The government has not yet woken up to the needs of the pupils in this scenario. The worst sufferers are the economically weaker sections of society (which are roughly 85% or near about in India considering their capacity to pay for education in an average Public School). A child deprived of quality education is a permanent cripple, who shall ever stay economically challenged in life. Its negative fallout is that failed education drives such children into a life of crime early in life, as needs have to be met. In the absence of education, it is well-nigh impossible to apply ethics while making choices while one is struggling for even bare survival. Sustainable development and growth for one section of the society and sustained decline for the other but major section of society can, perhaps, not survive together in harmony!

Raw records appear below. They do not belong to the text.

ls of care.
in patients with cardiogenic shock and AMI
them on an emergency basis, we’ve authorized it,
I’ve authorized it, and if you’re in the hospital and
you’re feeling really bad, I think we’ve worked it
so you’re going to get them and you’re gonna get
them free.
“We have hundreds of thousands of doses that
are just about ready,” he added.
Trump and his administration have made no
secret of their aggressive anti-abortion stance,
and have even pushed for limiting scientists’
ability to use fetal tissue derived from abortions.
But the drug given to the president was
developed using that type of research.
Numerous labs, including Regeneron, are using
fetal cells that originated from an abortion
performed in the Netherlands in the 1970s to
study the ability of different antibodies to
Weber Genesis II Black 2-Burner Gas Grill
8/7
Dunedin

There is a need to devise a digital education system for sustainable education for all. It is cheaper and more productive, especially when technology is going to change the system of education by eliminating the printed book, substituting it by e-book. Uniformity of lessons, in interactive mode, will save the children from the vagaries of the teachers’ own education levels and skills. Mathematics or English, and all other subjects, can be taught in the engrossingly interesting manner through computers. Let hubs be established in the first instance, where children could pose their problems and seek solutions. The innate intelligence of the human brain is bound to spur the child to learn fast and assimilate the knowledge added by such learning.

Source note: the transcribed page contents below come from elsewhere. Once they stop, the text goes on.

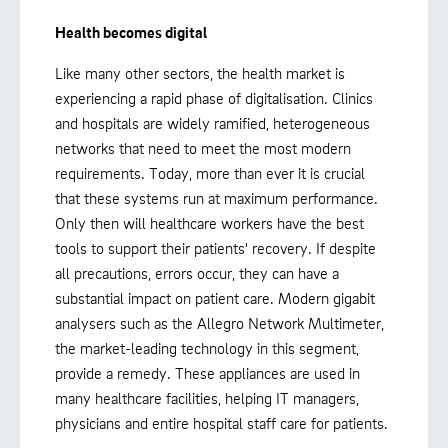
Health becomes digital
Like many other sectors, the health market is
experiencing a rapid phase of digitalisation. Clinics
and hospitals are widely ramified, heterogeneous
networks that need to meet the most modern
requirements. Today, more than ever it is crucial
that these systems run at maximum performance.
Only then will healthcare workers have the best
tools to support their patients' recovery. If despite
all precautions, errors occur, they can have a
substantial impact on patient care. Modern gigabit
analysers such as the Allegro Network Multimeter,
the market-leading technology in this segment,
provide a remedy. These appliances are used in
many healthcare facilities, helping IT managers,
physicians and entire hospital staff care for patients.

There is nothing called difficult to students when the teachers take it upon themselves to work with them in full dedication. Such teachers handle each child individually even when they teach a group of 30-40 students in a class. They are involved with each student in learning and devise innovative methods of communicating with each pupil effectively. The different treatment given to students of different level of absorption in the same class makes it possible to work in this way. The result is success for all. Such teachers are fondly and respectfully remembered by their students throughout their life. As this breed of teachers is rare, they are valued. However, in the current job scenario, teaching is taken up by those without any passion for teaching. I would say only this: teachers in any society must be the highest paid. Do that and see the force of energy that will be unleashed. It will take India not more than two decades to reach the highest level of advancement in the world. I make this statement on the strength of observing the dedication of my own teachers in government schools.  college  and university. It gets further support from my own experience of a college Lecturer (Associate Professor), where I successfully experimented with teaching methodology described in the foregoing . I would perhaps not changed my profession, but for better prospects and opportunities of public service as a Civil Servant. In this I am not alone. I found more than 40% of my colleagues had been Lecturers before changing over to Civil Services (actually qualifying in the Indian Administrative Service Etc examination was “masculine” in those times).

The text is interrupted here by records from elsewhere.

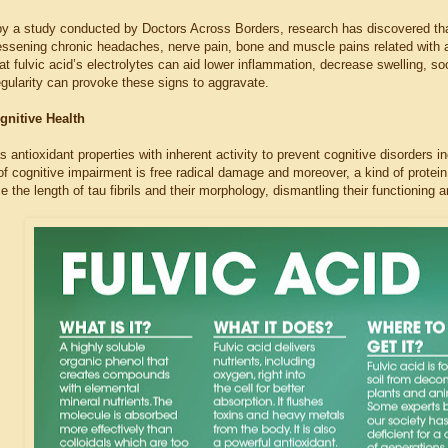
by a study conducted by Doctors Across Borders, research has discovered that 
lessening chronic headaches, nerve pain, bone and muscle pains related with agi
t fulvic acid’s electrolytes can aid lower inflammation, decrease swelling, soo
regularity can provoke these signs to aggravate.
gnitive Health
s antioxidant properties with inherent activity to prevent cognitive disorders 
 cognitive impairment is free radical damage and moreover, a kind of protein
e the length of tau fibrils and their morphology, dismantling their functioning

Education at primary level in India is primitive. We are wasting money and manpower. Such education at best turns out in millions graduates who are not employable at all. We cannot rest by simply providing more funds. We have to impart professionalism to teaching. We need to raise the stature of education and the educator. The teacher should be able to feel proud of his/her profession. How? The answer lies in a counter question: how does a bureaucrat feel proud of his profession? While a teacher may be a brilliant mind, with a research bent, the bureaucrat may only be a mediocre graduate. But the careers of the two are vastly different: one feels proud and the other humble.

 

So in the ultimate analysis the fault is not that of the pupil, but of the denial of quality education to him/her. If we mean to provide them equal opportunities, we must move fast in the direction, starting with the suggestions made above.